Page:Rostand - Les Musardises, 1911.djvu/59

Le texte de cette page a été corrigé et est conforme au fac-similé.

On t’avait surnommé Pif-Luisant. Les élèves
Charbonnaient ton profil grotesque sur le mur.
Mais tu marchais toujours égaré dans tes rêves.
Tu ne souffrais de rien. Tu vivais dans l’azur.

Car tu faisais des vers. Tu rimais un poème !
A nul autre que moi tu ne l’as avoué.
— Comment donc avais-tu, lamentable bohème,
Au fond de ce collège, en province, échoué ?

Pif-Luisant, je t’aimais. Quelquefois je suis triste
En repensant à toi.
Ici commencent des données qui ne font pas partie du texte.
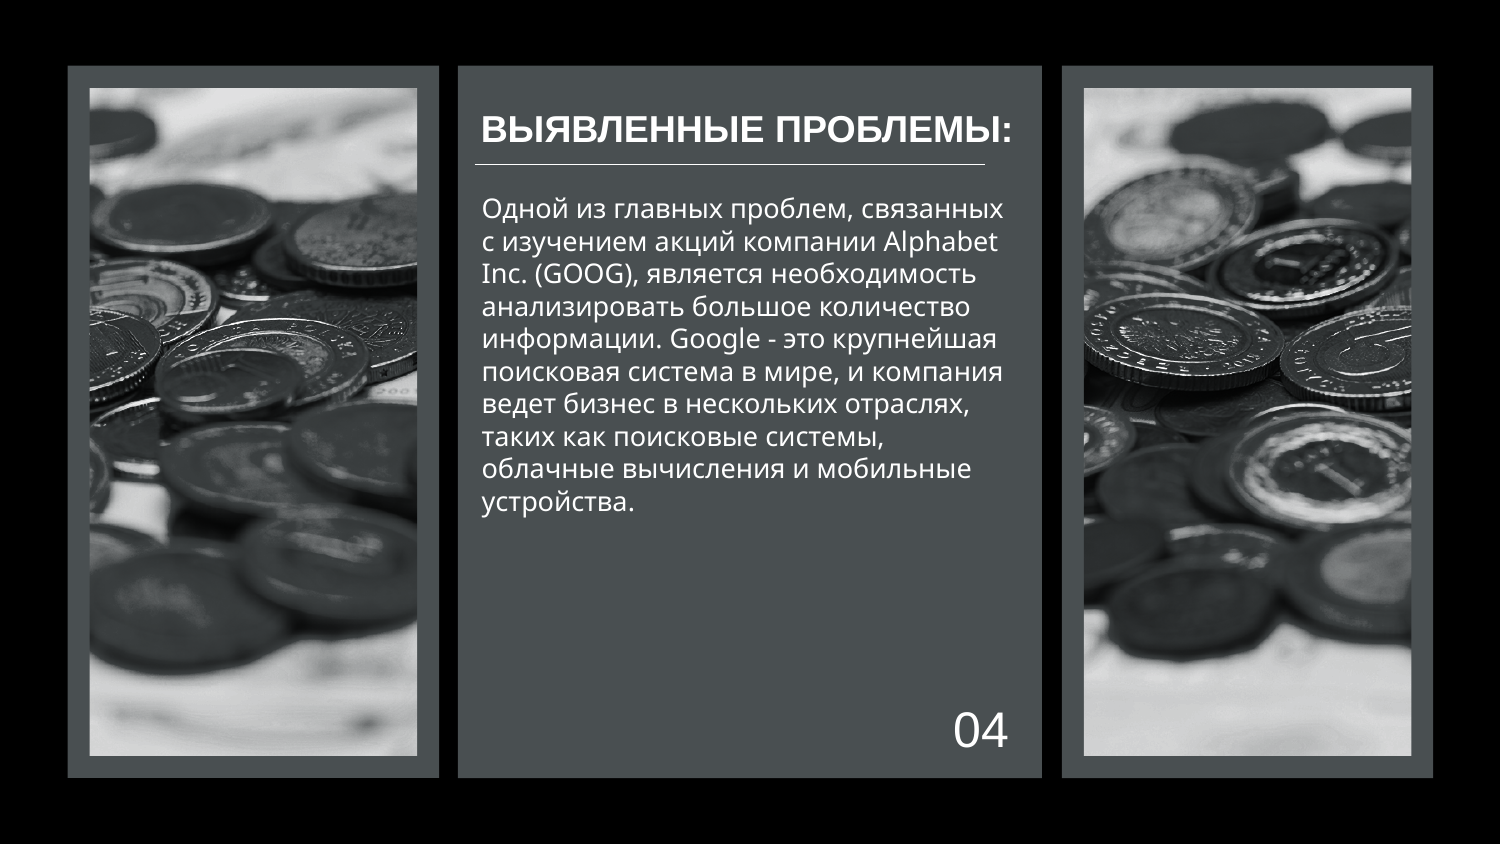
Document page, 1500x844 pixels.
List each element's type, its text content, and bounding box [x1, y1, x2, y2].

picture [89, 88, 418, 756]
picture [1083, 88, 1412, 756]
text_box 04 [924, 697, 1015, 756]
title ВЫЯВЛЕННЫЕ ПРОБЛЕМЫ: [465, 66, 1035, 150]
subtitle Одной из главных проблем, связанных с изучением акций компании Alphabet Inc. (GOOG), является необходимость анализировать большое количество информации. Google - это крупнейшая поисковая система в мире, и компания ведет бизнес в нескольких отраслях, таких как поисковые системы, облачные вычисления и мобильные устройства. [466, 191, 1035, 739]
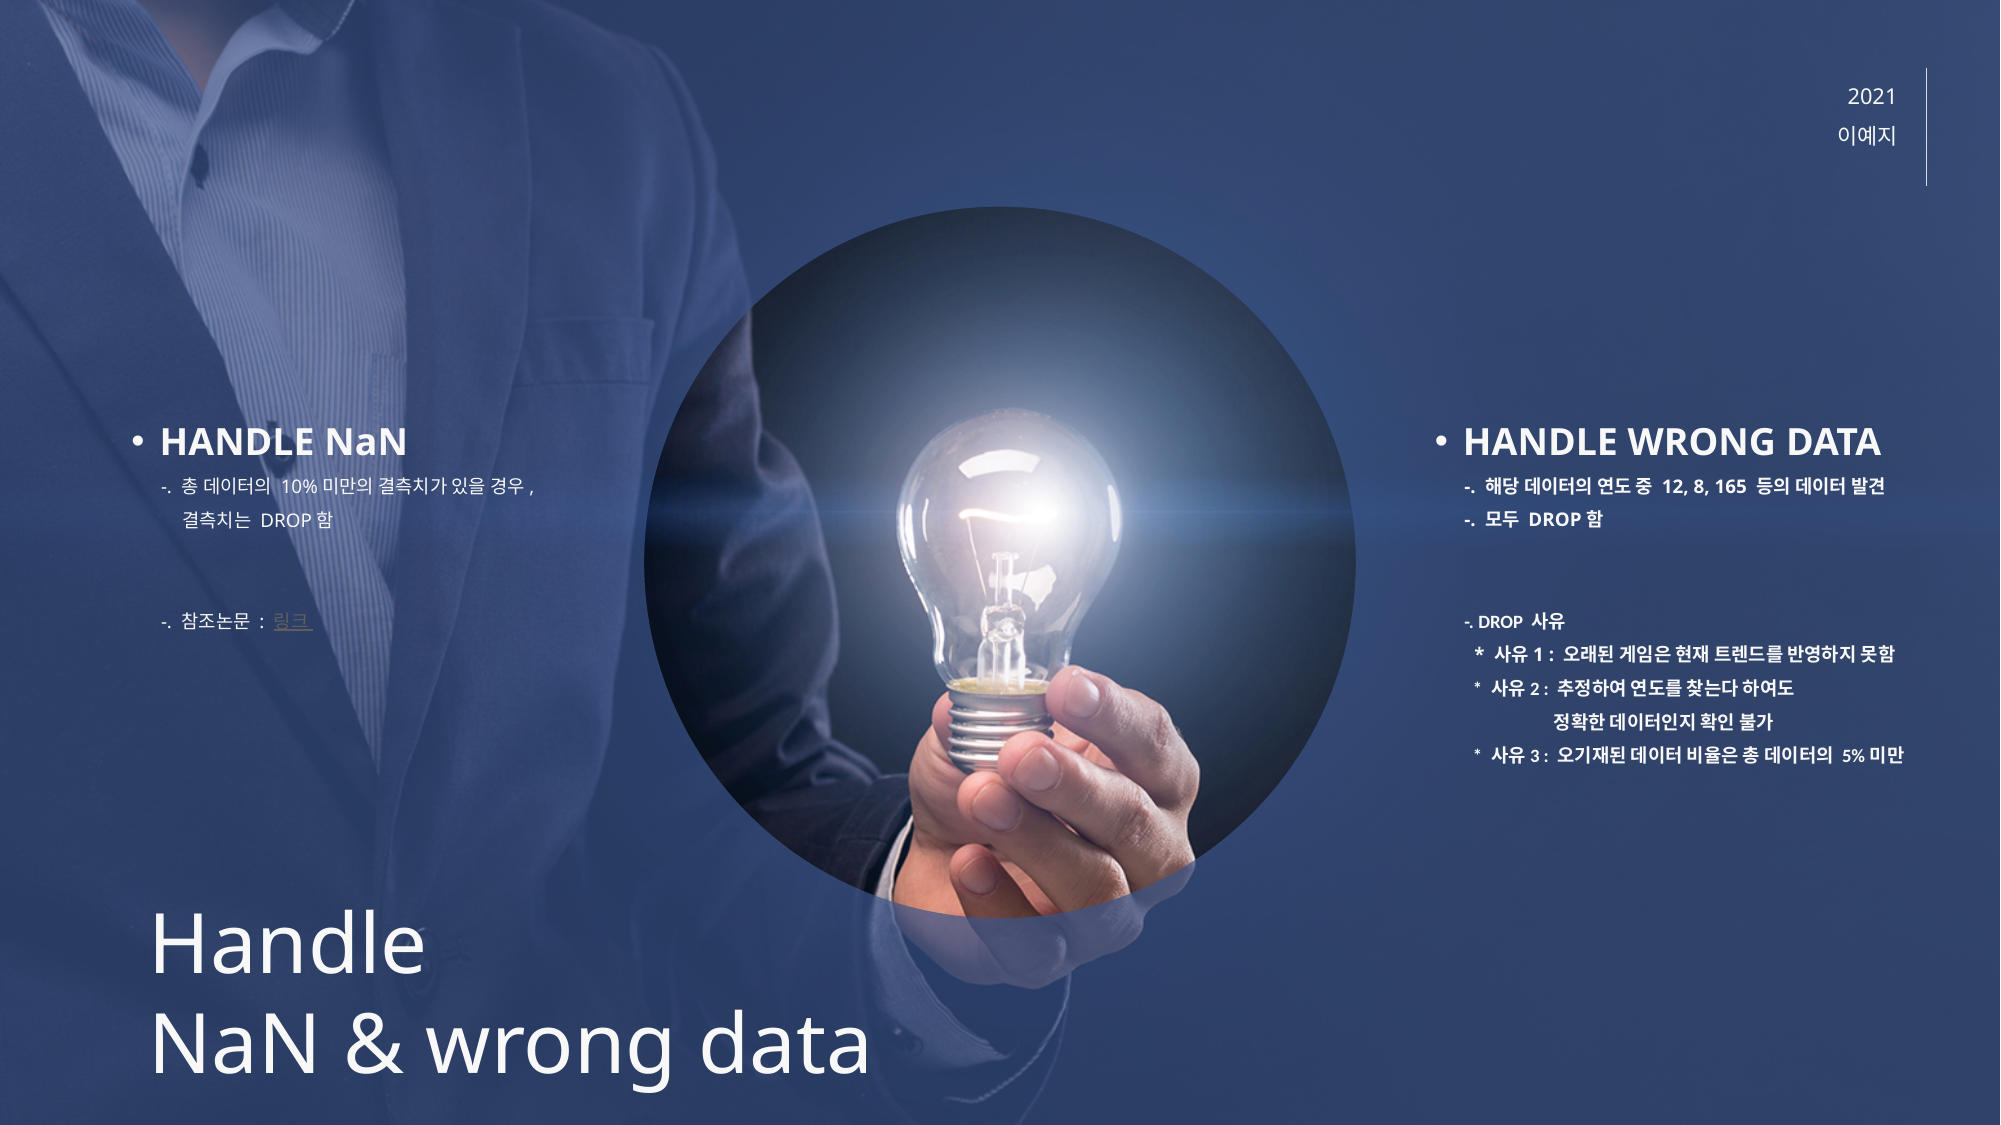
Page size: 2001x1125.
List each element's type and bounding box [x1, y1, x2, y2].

picture [0, 0, 2000, 1125]
text_box [1568, 62, 1927, 187]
Qu’es-tu donc devenu ?
C’est toi qui m’as prédit que je serais artiste,
Et c’est toi le premier rimeur que j’ai connu.

Un jour, ayant trouvé des vers dans mon pupitre,
Tu fus pris d'une joie attendrie, et je vis
Comme un rayonnement sur ta face de pitre,
Et tu me contemplais avec des yeux ravis !

Dès ce jour, tu m’aimas. Et tandis que les autres
Jouaient en criaillant aux barres, nous causions.
Les conversations exquises que les nôtres !
Parfois tu m’expliquais un peu mes versions.